9/ Which speaks in unsettling ways to the very core of libertarianism. When libertarians talk about cooperation--particularly economic---they're on solid ground. The norms of a free society based on cooperation are a wonder to behold, truly.
10/ But they are only part of the conceptual picture. At some point there is going to be disagreement about something exactly like masks--an issue on which *reasonable* disagreement is not only possible but in fact likely--precisely *because* of libertarian personalities.
11/ It is here that I am always reminded of what I consider to be the crucial argument in Hobbes--the argument in Ch. 17, where he asks why it is that--even assuming we've all found the laws of nature (that is, of cooperation)--we nevertheless need a sovereign.
12/ His answer is that we are, by nature, proud. We simply will *not* cooperate in large groups--we will always try to distinguish ourselves, we will *create* conflict where it otherwise doesn't exist.
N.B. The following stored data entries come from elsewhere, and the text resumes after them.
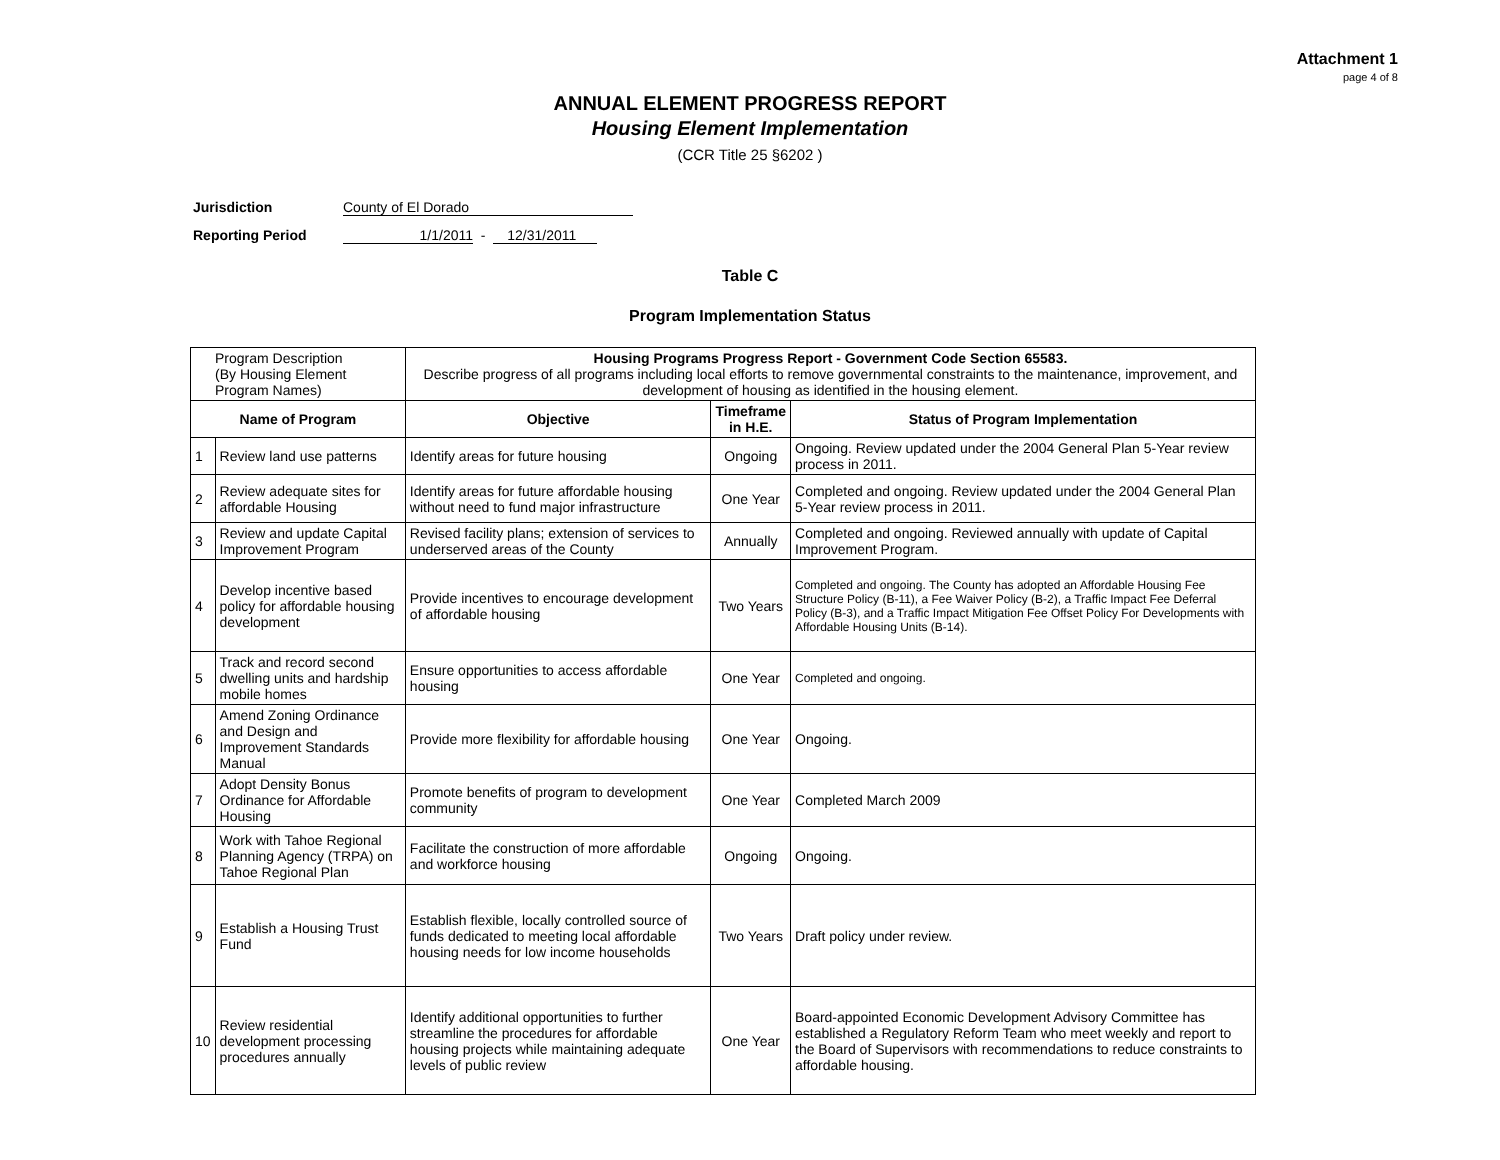Attachment 1
page 4 of 8
ANNUAL ELEMENT PROGRESS REPORT
Housing Element Implementation
(CCR Title 25 §6202 )
Jurisdiction County of El Dorado
Reporting Period 1/1/2011 - 12/31/2011
Table C
Program Implementation Status
| Program Description (By Housing Element Program Names) | | Housing Programs Progress Report - Government Code Section 65583. Describe progress of all programs including local efforts to remove governmental constraints to the maintenance, improvement, and development of housing as identified in the housing element. | | |
| Name of Program | | Objective | Timeframe in H.E. | Status of Program Implementation |
| 1 | Review land use patterns | Identify areas for future housing | Ongoing | Ongoing. Review updated under the 2004 General Plan 5-Year review process in 2011. |
| 2 | Review adequate sites for affordable Housing | Identify areas for future affordable housing without need to fund major infrastructure | One Year | Completed and ongoing. Review updated under the 2004 General Plan 5-Year review process in 2011. |
| 3 | Review and update Capital Improvement Program | Revised facility plans; extension of services to underserved areas of the County | Annually | Completed and ongoing. Reviewed annually with update of Capital Improvement Program. |
| 4 | Develop incentive based policy for affordable housing development | Provide incentives to encourage development of affordable housing | Two Years | Completed and ongoing. The County has adopted an Affordable Housing Fee Structure Policy (B-11), a Fee Waiver Policy (B-2), a Traffic Impact Fee Deferral Policy (B-3), and a Traffic Impact Mitigation Fee Offset Policy For Developments with Affordable Housing Units (B-14). |
| 5 | Track and record second dwelling units and hardship mobile homes | Ensure opportunities to access affordable housing | One Year | Completed and ongoing. |
| 6 | Amend Zoning Ordinance and Design and Improvement Standards Manual | Provide more flexibility for affordable housing | One Year | Ongoing. |
| 7 | Adopt Density Bonus Ordinance for Affordable Housing | Promote benefits of program to development community | One Year | Completed March 2009 |
| 8 | Work with Tahoe Regional Planning Agency (TRPA) on Tahoe Regional Plan | Facilitate the construction of more affordable and workforce housing | Ongoing | Ongoing. |
| 9 | Establish a Housing Trust Fund | Establish flexible, locally controlled source of funds dedicated to meeting local affordable housing needs for low income households | Two Years | Draft policy under review. |
| 10 | Review residential development processing procedures annually | Identify additional opportunities to further streamline the procedures for affordable housing projects while maintaining adequate levels of public review | One Year | Board-appointed Economic Development Advisory Committee has established a Regulatory Reform Team who meet weekly and report to the Board of Supervisors with recommendations to reduce constraints to affordable housing. |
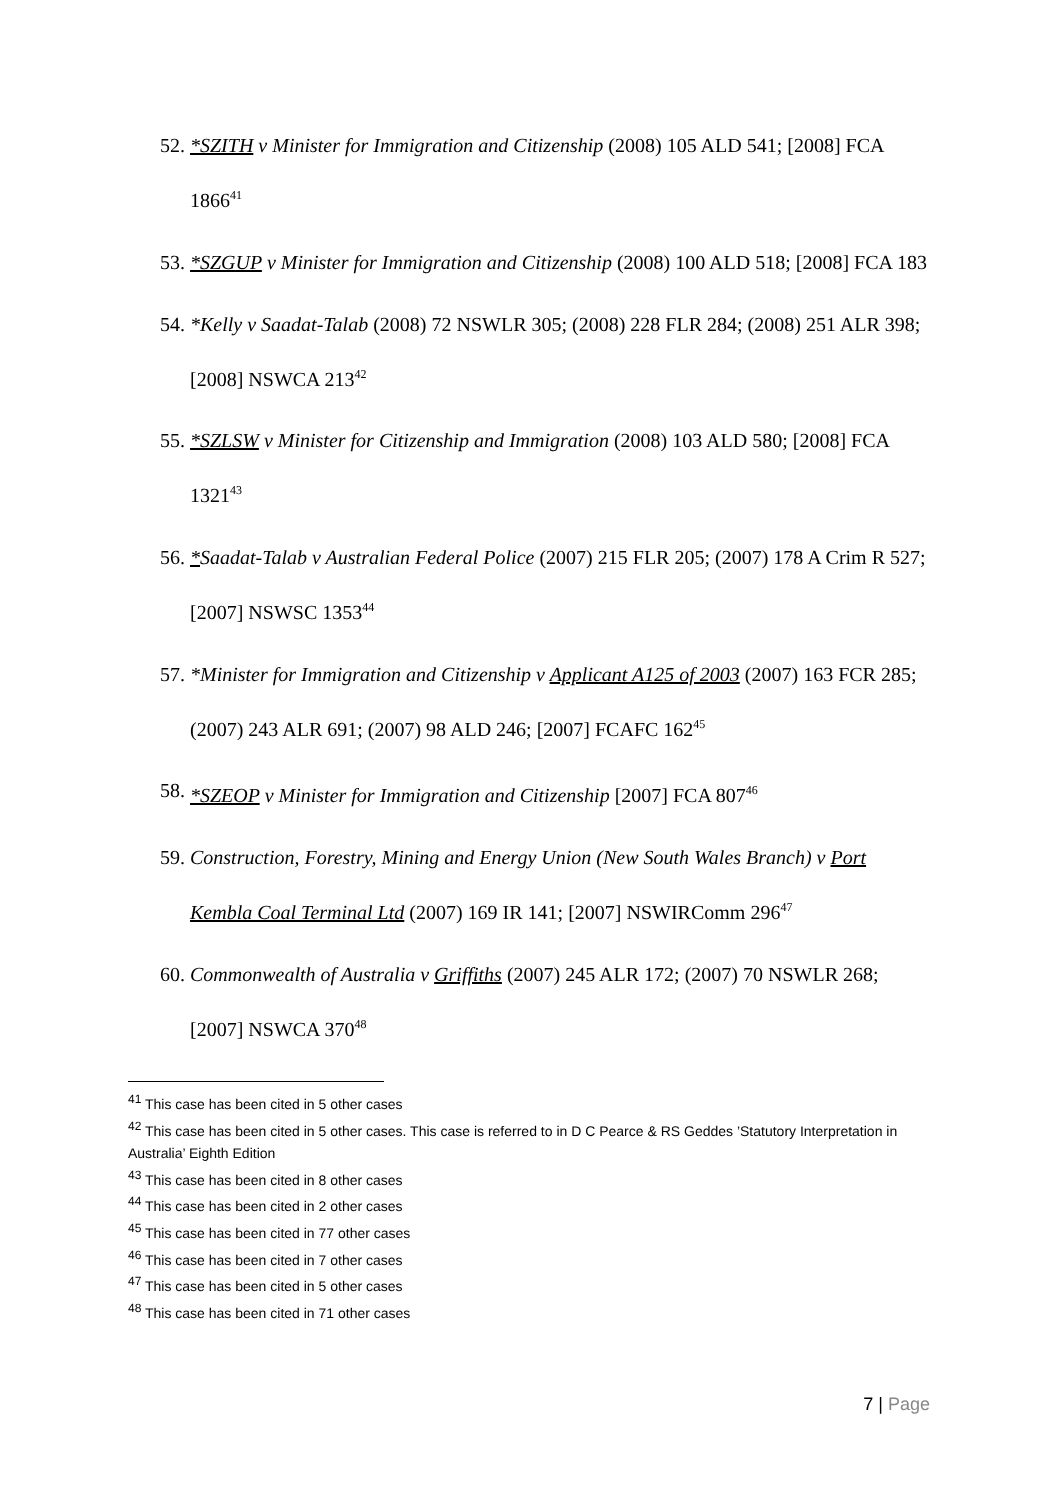52. *SZITH v Minister for Immigration and Citizenship (2008) 105 ALD 541; [2008] FCA 1866<sup>41</sup>
53. *SZGUP v Minister for Immigration and Citizenship (2008) 100 ALD 518; [2008] FCA 183
54. *Kelly v Saadat-Talab (2008) 72 NSWLR 305; (2008) 228 FLR 284; (2008) 251 ALR 398; [2008] NSWCA 213<sup>42</sup>
55. *SZLSW v Minister for Citizenship and Immigration (2008) 103 ALD 580; [2008] FCA 1321<sup>43</sup>
56. *Saadat-Talab v Australian Federal Police (2007) 215 FLR 205; (2007) 178 A Crim R 527; [2007] NSWSC 1353<sup>44</sup>
57. *Minister for Immigration and Citizenship v Applicant A125 of 2003 (2007) 163 FCR 285; (2007) 243 ALR 691; (2007) 98 ALD 246; [2007] FCAFC 162<sup>45</sup>
58. *SZEOP v Minister for Immigration and Citizenship [2007] FCA 807<sup>46</sup>
59. Construction, Forestry, Mining and Energy Union (New South Wales Branch) v Port Kembla Coal Terminal Ltd (2007) 169 IR 141; [2007] NSWIRComm 296<sup>47</sup>
60. Commonwealth of Australia v Griffiths (2007) 245 ALR 172; (2007) 70 NSWLR 268; [2007] NSWCA 370<sup>48</sup>
<sup>41</sup> This case has been cited in 5 other cases
<sup>42</sup> This case has been cited in 5 other cases. This case is referred to in D C Pearce & RS Geddes ’Statutory Interpretation in Australia’ Eighth Edition
<sup>43</sup> This case has been cited in 8 other cases
<sup>44</sup> This case has been cited in 2 other cases
<sup>45</sup> This case has been cited in 77 other cases
<sup>46</sup> This case has been cited in 7 other cases
<sup>47</sup> This case has been cited in 5 other cases
<sup>48</sup> This case has been cited in 71 other cases
7 | Page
13/ Mandeville and Hume thought this could be overcome--we could be made *civilized* or, in Mandeville's phrase, "governable." We could be made through custom and modest enlightenment into a person capable of living in liberty and ease with others.
14/ Arguably, libertarians are heir to this way of thinking-- through Smith, I guess. And yet it is libertarians *themselves* that seem most likely to upset these very norms, to cast doubt on the rationality or utility of the norms that make common life possible.
15/ I'm not suggesting that this is bad, and maybe I'm really just restating the increasingly-strained conundrum at the heart of 20th-c libertarianism: that Lockean natural rights and Humean conventionalism are very, very hard to reconcile at all times.
16/ But what I'd really like to say is this: you can be governed by your community and your neighbors, or you can be governed by Leviathan; that much appears clear. If you object to the latter, you need to think about the terms on which the former can happen.
17/ Cooperating with others freely is the goal, yes, but sometimes it means shutting the fuck up and wearing a mask.